Statement
A translation moves every point of a shape the same distance in a given direction. The coordinate rule for translation is:
\[(x,y) \mapsto (x+a,\; y+b)\]
Here, \(a\) is the horizontal movement (positive right, negative left), and \(b\) is the vertical movement (positive up, negative down).
Why it’s true
- A translation is a rigid transformation — it does not change size, shape, or orientation, only position.
- Adding \(a\) to the x-coordinate shifts the point sideways.
- Adding \(b\) to the y-coordinate shifts the point vertically.
Recipe (how to use it)
- Identify the translation vector \((a,b)\).

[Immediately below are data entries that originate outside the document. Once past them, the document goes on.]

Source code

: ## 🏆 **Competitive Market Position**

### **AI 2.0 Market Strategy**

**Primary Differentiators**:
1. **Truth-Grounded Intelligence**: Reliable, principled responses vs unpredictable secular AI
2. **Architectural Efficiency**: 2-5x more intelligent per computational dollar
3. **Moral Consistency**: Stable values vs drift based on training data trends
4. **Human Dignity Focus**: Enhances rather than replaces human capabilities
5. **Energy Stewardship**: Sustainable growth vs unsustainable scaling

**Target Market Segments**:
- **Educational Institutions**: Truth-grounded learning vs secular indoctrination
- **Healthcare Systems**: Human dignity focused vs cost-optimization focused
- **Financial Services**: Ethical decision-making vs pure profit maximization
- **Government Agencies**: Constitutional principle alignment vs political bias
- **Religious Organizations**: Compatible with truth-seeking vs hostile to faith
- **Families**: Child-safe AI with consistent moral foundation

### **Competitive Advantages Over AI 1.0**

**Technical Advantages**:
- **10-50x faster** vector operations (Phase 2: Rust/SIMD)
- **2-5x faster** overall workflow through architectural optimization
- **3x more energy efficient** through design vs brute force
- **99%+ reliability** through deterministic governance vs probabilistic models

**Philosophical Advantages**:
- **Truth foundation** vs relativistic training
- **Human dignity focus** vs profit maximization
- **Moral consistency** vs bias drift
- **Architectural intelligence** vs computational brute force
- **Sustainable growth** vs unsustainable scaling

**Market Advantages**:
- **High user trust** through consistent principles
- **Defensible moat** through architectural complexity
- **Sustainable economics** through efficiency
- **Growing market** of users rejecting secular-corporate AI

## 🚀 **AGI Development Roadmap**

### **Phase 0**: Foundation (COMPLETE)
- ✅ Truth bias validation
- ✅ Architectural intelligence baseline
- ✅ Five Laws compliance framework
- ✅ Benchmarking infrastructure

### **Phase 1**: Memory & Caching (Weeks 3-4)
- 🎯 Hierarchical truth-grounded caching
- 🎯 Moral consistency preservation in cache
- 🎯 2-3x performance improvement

- Take the original point \((x,y)\).
- Compute the new point: \((x+a,\;y+b)\).
- Apply to all points of a shape to get its new position.
Spotting it
Exam questions often state “translate by vector (a,b)” or “move 3 units right and 2 units up”. These directly mean apply \((x,y)\mapsto(x+a,y+b)\).
Common pairings
- Reflections and rotations in combined transformations.
- Vectors and coordinate geometry questions.
Mini examples
- Given: Translate (2,3) by (4,1). Answer: (6,4).
- Given: Translate (-5,7) by (-3,-2). Answer: (-8,5).
Pitfalls
- Forgetting signs: a negative \(a\) means left, a negative \(b\) means down.
- Mixing translation with reflection (translations never flip shapes).
Exam strategy
- Always write the vector clearly.
- Apply translation to each coordinate systematically.
- Check by sketching: movement direction must match the vector.
Summary
Translations move shapes without changing them. The rule \((x,y)\mapsto(x+a,y+b)\) is fundamental in coordinate geometry, describing horizontal and vertical shifts in one step.